**Task details**. Output all of the data exactly as it appears, but leave out any pictures it contains.

**Source data**.

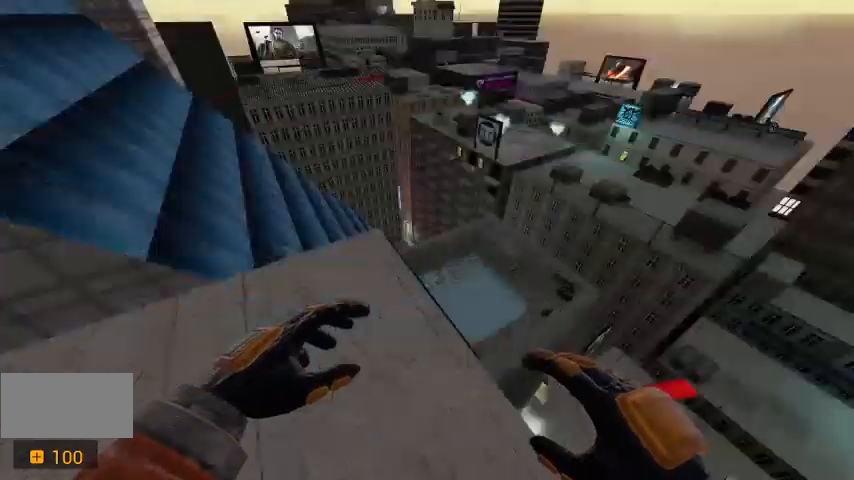
{"keys": ["w"], "events": [[200, "w", "down"], [300, "w", "up"], [500, "w", "down"]]}
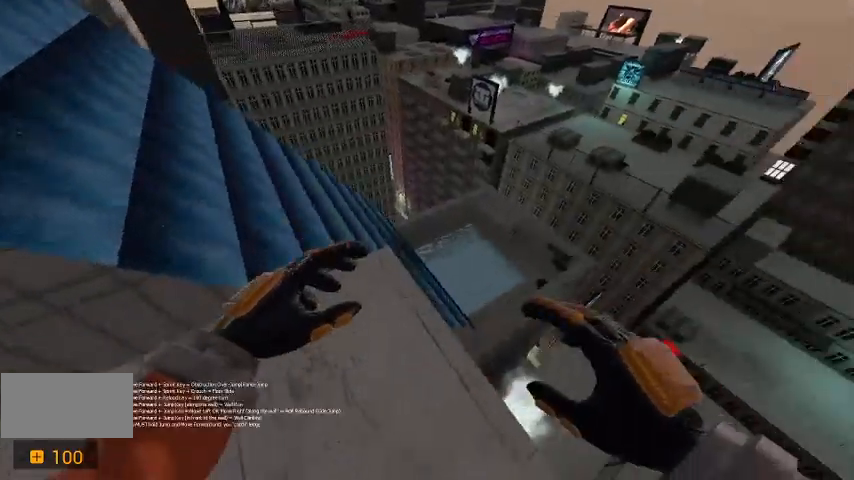
{"keys": [], "events": [[100, "space", "down"], [233, "space", "up"], [400, "w", "up"]]}
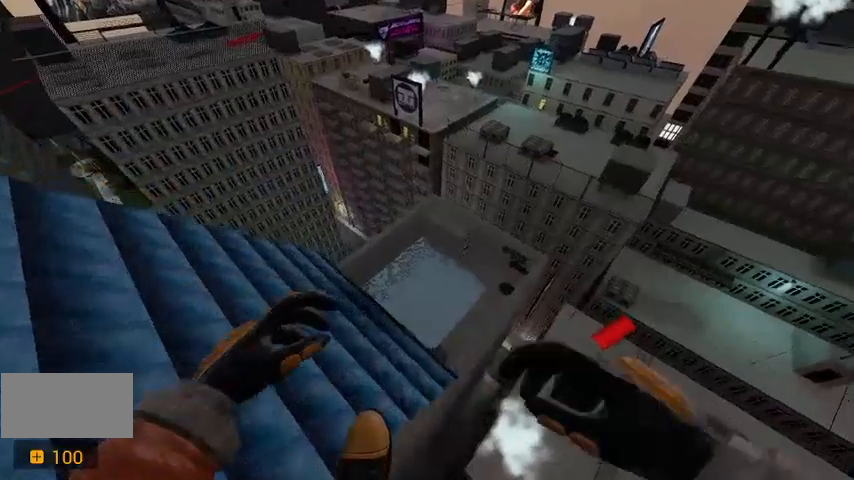
{"keys": ["w"], "events": [[300, "w", "down"]]}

**Task solution**.
{"keys": ["w"], "events": [[200, "w", "down"], [300, "w", "up"], [500, "w", "down"]]}
{"keys": [], "events": [[100, "space", "down"], [233, "space", "up"], [400, "w", "up"]]}
{"keys": ["w"], "events": [[300, "w", "down"]]}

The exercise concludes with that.